But as for binding mandates, did not the founders of Fianna Fail – his party – oppose the democratic wishes of the Irish people by starting a civil war against the new Free State government? And did not that government – unlike the simultaneously-attacked government of the new Northern state – embark upon a retributive orgy of (at best) quasi-legal murder that took the lives of at least one hundred unarmed men?

Instead of acknowledging that verifiable truth, he promised unionists that in a United Ireland the Ulster Scots/British heritage would be as valued as those of a Gaelic/Old Irish heritage. Now, I don’t expect him as a Fianna Fail TD to perceive the inherent contradictions here, but as a Senior Counsel he might possibly just understand that in a society that is addicted to commemorations, his successful opposition even to a modest ceremony to remember the RIC leaves little room for unionism as it actually is, rather than the convenient fiction of the pliable Ulster Scots/ British that he imagines it to be.
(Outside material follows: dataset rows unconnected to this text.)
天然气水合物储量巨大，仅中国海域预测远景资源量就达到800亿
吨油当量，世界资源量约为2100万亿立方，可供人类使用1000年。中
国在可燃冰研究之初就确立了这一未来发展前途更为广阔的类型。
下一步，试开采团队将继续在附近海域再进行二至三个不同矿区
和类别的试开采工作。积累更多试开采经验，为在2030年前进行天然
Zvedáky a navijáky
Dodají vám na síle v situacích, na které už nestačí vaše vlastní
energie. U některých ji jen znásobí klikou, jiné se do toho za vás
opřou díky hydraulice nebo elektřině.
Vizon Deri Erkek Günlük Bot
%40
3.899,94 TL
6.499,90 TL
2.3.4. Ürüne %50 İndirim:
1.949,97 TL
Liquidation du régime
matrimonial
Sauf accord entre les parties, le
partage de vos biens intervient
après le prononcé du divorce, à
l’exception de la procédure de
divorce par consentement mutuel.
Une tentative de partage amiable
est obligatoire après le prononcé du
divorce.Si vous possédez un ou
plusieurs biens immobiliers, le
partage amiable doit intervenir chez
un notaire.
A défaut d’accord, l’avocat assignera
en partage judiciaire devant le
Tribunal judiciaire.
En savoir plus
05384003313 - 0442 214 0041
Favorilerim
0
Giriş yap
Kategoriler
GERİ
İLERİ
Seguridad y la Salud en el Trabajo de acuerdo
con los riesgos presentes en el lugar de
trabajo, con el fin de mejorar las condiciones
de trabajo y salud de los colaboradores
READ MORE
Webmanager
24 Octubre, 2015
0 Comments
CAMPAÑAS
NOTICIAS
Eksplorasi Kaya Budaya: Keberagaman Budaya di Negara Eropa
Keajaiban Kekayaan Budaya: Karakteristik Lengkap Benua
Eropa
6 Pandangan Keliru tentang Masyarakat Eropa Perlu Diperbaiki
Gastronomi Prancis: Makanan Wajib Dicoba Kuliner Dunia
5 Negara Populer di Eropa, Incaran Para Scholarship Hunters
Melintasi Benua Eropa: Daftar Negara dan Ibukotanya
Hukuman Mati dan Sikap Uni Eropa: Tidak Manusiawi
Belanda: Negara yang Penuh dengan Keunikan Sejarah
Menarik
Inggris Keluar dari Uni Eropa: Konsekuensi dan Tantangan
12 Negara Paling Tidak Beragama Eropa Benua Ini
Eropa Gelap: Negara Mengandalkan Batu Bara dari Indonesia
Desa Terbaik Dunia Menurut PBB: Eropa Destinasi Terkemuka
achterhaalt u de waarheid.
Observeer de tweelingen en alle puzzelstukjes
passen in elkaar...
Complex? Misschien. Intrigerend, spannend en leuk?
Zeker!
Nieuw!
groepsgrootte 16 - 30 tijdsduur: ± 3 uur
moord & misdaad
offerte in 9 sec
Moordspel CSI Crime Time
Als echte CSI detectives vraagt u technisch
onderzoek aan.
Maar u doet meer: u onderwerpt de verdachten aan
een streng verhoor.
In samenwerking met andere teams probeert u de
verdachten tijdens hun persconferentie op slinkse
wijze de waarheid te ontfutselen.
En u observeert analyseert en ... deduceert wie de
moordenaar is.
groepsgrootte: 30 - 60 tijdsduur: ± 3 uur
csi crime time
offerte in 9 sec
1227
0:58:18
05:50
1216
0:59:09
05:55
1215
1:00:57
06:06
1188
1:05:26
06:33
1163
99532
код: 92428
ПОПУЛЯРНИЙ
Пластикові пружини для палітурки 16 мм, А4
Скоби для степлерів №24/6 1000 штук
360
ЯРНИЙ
In his own words, a new united Ireland, “must recognise that many people in Northern Ireland will remain loyal to the British Crown and that, consequently, a United Ireland cannot demand the loyalty of all persons living on the island. It must earn that loyalty.”

Really? But he has already rejected any possibility of “earning” unionist loyalty with his ungenerous attitude towards the RIC. What does he say about commemorating the RUC and the UDR, to unionist eyes – and to mine – the real heroes of the Troubles?
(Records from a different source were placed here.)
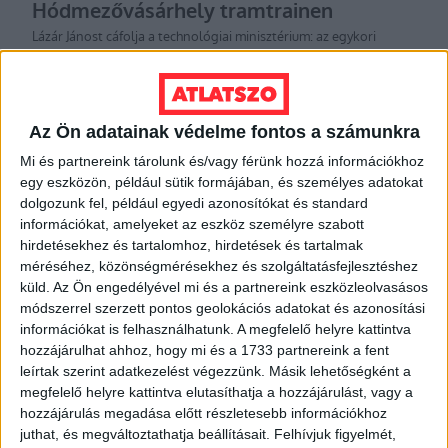
Az Ön adatainak védelme fontos a számunkra
Mi és partnereink tárolunk és/vagy férünk hozzá információkhoz
egy eszközön, például sütik formájában, és személyes adatokat
dolgozunk fel, például egyedi azonosítókat és standard
információkat, amelyeket az eszköz személyre szabott
hirdetésekhez és tartalomhoz, hirdetések és tartalmak
méréséhez, közönségmérésekhez és szolgáltatásfejlesztéshez
Rutai Lili
küld.
Az Ön engedélyével mi és a partnereink eszközleolvasásos
módszerrel szerzett pontos geolokációs adatokat és azonosítási
információkat is felhasználhatunk. A megfelelő helyre kattintva
A cégadatokat az
Opten Kft.
szolgáltatta.
hozzájárulhat ahhoz, hogy mi és a 1733 partnereink a fent
Címlapkép: Pixabay
leírtak szerint adatkezelést végezzünk. Másik lehetőségként a
megfelelő helyre kattintva elutasíthatja a hozzájárulást, vagy a
hozzájárulás megadása előtt részletesebb információkhoz
juthat, és megváltoztathatja beállításait.
Felhívjuk figyelmét,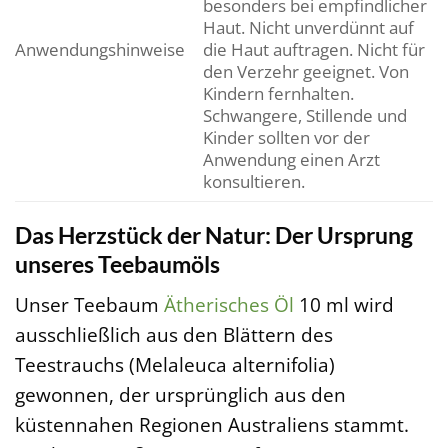
besonders bei empfindlicher
Haut. Nicht unverdünnt auf
Anwendungshinweise
die Haut auftragen. Nicht für
den Verzehr geeignet. Von
Kindern fernhalten.
Schwangere, Stillende und
Kinder sollten vor der
Anwendung einen Arzt
konsultieren.
Das Herzstück der Natur: Der Ursprung
unseres Teebaumöls
Unser Teebaum
Ätherisches Öl
10 ml wird
ausschließlich aus den Blättern des
Teestrauchs (Melaleuca alternifolia)
gewonnen, der ursprünglich aus den
küstennahen Regionen Australiens stammt.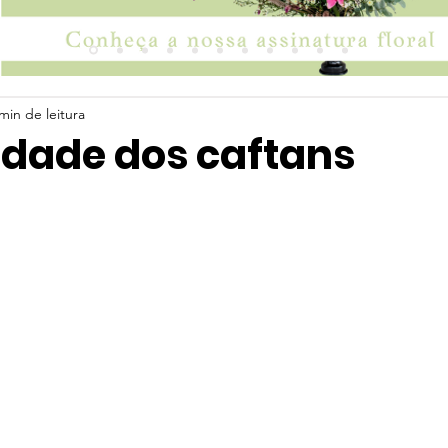
min de leitura
idade dos caftans
 5 estrelas.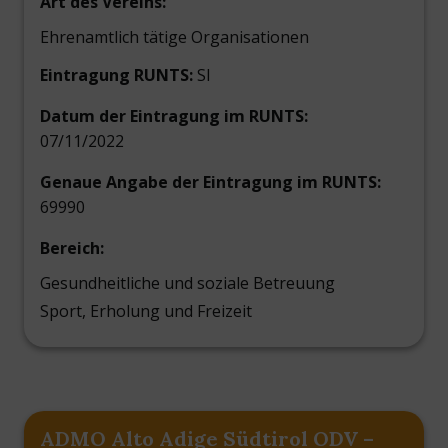
Art des Vereins:
Ehrenamtlich tätige Organisationen
Eintragung RUNTS:
SI
Datum der Eintragung im RUNTS:
07/11/2022
Genaue Angabe der Eintragung im RUNTS:
69990
Bereich:
Gesundheitliche und soziale Betreuung
Sport, Erholung und Freizeit
ADMO Alto Adige Südtirol ODV –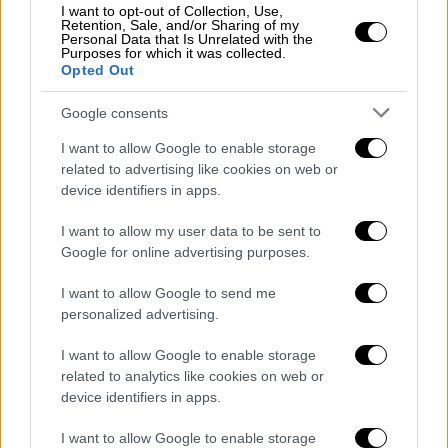
Nikitaki)
I want to opt-out of Collection, Use,
Retention, Sale, and/or Sharing of my
Personal Data that Is Unrelated with the
Purposes for which it was collected.
Τα κορίτσια δεν πρέπει να παίζουν
Opted Out
ποδόσφαιρο
Google consents
Το έργο της
Marta Buchaca
«Τα κορίτσια δεν
I want to allow Google to enable storage
πρέπει να παίζουν ποδόσφαιρο» που
related to advertising like cookies on web or
γράφτηκε το 2009
και μεταφέρθηκε στον
device identifiers in apps.
κινηματογράφο το 2014, κάνει πρεμιέρα στο
I want to allow my user data to be sent to
Μικρό Κεραμεικό, σε σκηνοθεσία
Μάρτα
Google for online advertising purposes.
Μπουτσάκα
. Ένα τροχαίο γίνεται η αφορμή
να έρθουν στην επιφάνεια καλά κρυμμένα
I want to allow Google to send me
οικογενειακά μυστικά και τραύματα, να
personalized advertising.
δοκιμαστούν δυνατές ανθρώπινες σχέσεις
I want to allow Google to enable storage
και να αμφισβητηθούν κοινωνικά
related to analytics like cookies on web or
στερεότυπα.
device identifiers in apps.
Τρεις άνθρωποι -ένα κορίτσι 12 ετών, μια
I want to allow Google to enable storage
But he is not alone in erecting barriers to prevent the implementation of projects that he apparently holds dear. Opinion polls show that A) a clear majority of people in the Republic say they want a united Ireland, but B) are not prepared to pay a penny to achieve it, nor are prepared for changes to the flag or the national anthem. This absurd stance presume that unionists were the suitors and nationalists were laying down conditions for acceptance, rather than vice versa. That is before we even consider the more unattractive aspects of the Irish state, such as the overwhelming-majority opposition both to abandoning our neutrality and to helping to arm Ukraine, two quite shameless abdications of moral responsibility towards our fellow Europeans.
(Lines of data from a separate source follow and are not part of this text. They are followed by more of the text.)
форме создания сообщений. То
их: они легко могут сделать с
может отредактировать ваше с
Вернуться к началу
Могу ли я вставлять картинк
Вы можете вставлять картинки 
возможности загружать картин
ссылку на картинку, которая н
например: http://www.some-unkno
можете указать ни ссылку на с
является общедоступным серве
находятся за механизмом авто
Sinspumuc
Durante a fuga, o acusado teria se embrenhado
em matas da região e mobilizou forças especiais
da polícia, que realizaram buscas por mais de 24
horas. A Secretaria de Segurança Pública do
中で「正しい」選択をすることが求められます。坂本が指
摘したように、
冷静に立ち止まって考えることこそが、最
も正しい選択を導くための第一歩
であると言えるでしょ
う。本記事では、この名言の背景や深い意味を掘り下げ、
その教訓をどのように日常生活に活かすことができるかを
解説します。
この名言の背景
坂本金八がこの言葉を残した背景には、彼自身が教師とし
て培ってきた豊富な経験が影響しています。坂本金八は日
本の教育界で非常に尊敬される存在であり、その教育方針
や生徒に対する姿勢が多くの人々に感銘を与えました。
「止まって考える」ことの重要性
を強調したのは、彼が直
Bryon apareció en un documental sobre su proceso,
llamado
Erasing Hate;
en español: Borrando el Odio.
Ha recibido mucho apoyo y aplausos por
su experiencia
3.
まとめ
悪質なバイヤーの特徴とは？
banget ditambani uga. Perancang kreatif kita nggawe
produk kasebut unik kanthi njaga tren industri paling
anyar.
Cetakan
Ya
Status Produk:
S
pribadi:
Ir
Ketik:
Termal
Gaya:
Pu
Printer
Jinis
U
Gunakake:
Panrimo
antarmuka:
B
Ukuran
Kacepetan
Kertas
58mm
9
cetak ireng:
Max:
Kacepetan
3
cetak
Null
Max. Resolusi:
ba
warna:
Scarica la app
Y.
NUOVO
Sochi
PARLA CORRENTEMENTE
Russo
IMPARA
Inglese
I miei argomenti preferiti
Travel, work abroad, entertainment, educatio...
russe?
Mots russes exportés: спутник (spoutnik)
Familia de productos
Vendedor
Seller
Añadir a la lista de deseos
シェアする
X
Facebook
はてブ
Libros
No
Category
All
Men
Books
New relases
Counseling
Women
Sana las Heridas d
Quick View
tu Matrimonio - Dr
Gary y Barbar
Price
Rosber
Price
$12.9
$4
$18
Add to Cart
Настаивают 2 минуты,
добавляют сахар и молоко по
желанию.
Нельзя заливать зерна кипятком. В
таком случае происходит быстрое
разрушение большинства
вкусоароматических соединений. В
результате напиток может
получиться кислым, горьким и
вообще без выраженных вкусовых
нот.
Polls show a comparable resistance in the Republic to re-joining the Commonwealth, a vanilla-flavoured assembly of states that has recently been joined by Gabon, Togo and Mozambique, which were never part of the British Empire, so clearly membership cannot possibly imply a celebration of British imperialism. Even India, amid a resurgence of Hindu-nationalism, sees an advantage to membership of the Commonwealth. Nonetheless, after decades of unprincipled neutralist indoctrination and hypocritical nationalist blather, rather like their profoundly hypocritical attitude to the First National Language, most Irish people A) seek reunification, sort of, but B) refuse to make any compromise to achieve it.

A condition also known as “childishness”.

The Republic is happy to welcome Poles and Nigerians on their own terms, while vehemently refusing to welcome supposedly fellow Irishmen and Irishmen on their terms. It is the ineluctable paradox of Irish republicanism that those who apparently most want a united Ireland also insist on imposing conditions that will make it quite unattainable. This Sisyphean addiction means that the closer republicans come to achieving their goal, the more they will strive to make it unattainable. So Unionists must never use violence, or even threaten it, in response to their irredentist follies.

Remember. These are not serious people. Left to their own devices, they’ll inevitably vanish up their own arseholes.